Hugh Mackay… “My parents explained to me that I would have to go to work and contribute board to the household. If I wanted to go to university – no-one in my family had – it would be as an evening student. So I had no idea what I might do.” Photo: Rod Henshaw

His father soon played a pivotal role in pointing the young Hugh in the right direction.

“My parents explained to me that I would have to go to work and contribute board to the household. If I wanted to go to university – no-one in my family had – it would be as an evening student. So I had no idea what I might do,” he said.

“My father, who was in advertising, had heard of this new little industry that was just developing called market research and he made an appointment for me to go to a job interview. He attended, too, in the way it happened in 1955.

“I got a job at McNair, which was one of three research companies operating in Australia. So, at the age of 16, I rolled up and started a career which absolutely consumed me, it engrossed me.

“Very early on, I realised that even if you’re doing commercial market research, you’re studying human behaviour. 

“Why do people choose brand A or brand B and why do people watch that television program and not this one? All the ‘why’ questions that intrigued me about people. That turned out to be what my job was.”

And that, essentially is what his job has remained for decades – social psychologist and researcher. Except for a year, when he decided to branch out to become a teacher at a regional boarding school in Queensland. He describes that year as an experiment.

“I was teaching five subjects. I was a resident house master. I was the school librarian, choirmaster, officer of cadets, rugby coach. It nearly killed me”, he said, only half-jokingly.

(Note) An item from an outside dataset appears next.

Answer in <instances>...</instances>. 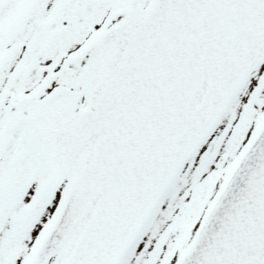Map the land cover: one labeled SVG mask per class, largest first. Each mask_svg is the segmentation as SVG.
<instances>
[{"label": "snow or ice", "instance_id": "obj_1", "mask_svg": "<svg viewBox=\"0 0 264 264\" xmlns=\"http://www.w3.org/2000/svg\"><path fill=\"white\" fill-rule=\"evenodd\" d=\"M0 264H264V0H0Z\"/></svg>", "mask_w": 264, "mask_h": 264}]
</instances>
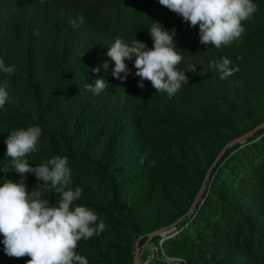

Hugh willingly abandoned his teaching aspirations and went straight back to marketing at the ABC, in the audio research department. 

“It was a thrill to get back into research at a very exciting time. Television was still a very new medium and the ABC audience research department was led by an imaginative, creative bloke who really transformed my thinking about research and my subsequent career,” he said.

After three years at Auntie, he decided to branch out into his own business, but research and all aspects of it have remained at the core of his motivation.

Hugh says he considers himself introverted by nature, but he is fascinated by people. He loves listening to them and admits he can’t resist psychoanalysing them.

“I find social situations quite challenging. I think my father must have intuitively known this when he suggested this as a career. I’ve always been a bit on the outside watching,” he said.

“I used to sit up in a tree in the street where I grew up in Sydney watching people pass by and loving that feeling of being the observer of what people were doing and saying.

“I had plenty of friends and I wasn’t an outsider. But I was, by nature, an observer. It really suited my natural curiosity.”

It was this curiosity behind his 25 books, including his latest tome Just Saying, drawn from 25 famous utterances from a vast range of famous people.

“The publisher suggested 50 and I said, no. I’m too old and too tired to do 50. I could easily have done 50, as it turned out,” he said.

“But I think 25 is digestible for the reader. And, of course, it was enormous fun. A thousand words on each (person). It’s 25 five or six-minute reads.

“It’s the easiest read anyone would have got from me”, he chuckled.

Just Saying is published by Allen & Unwin.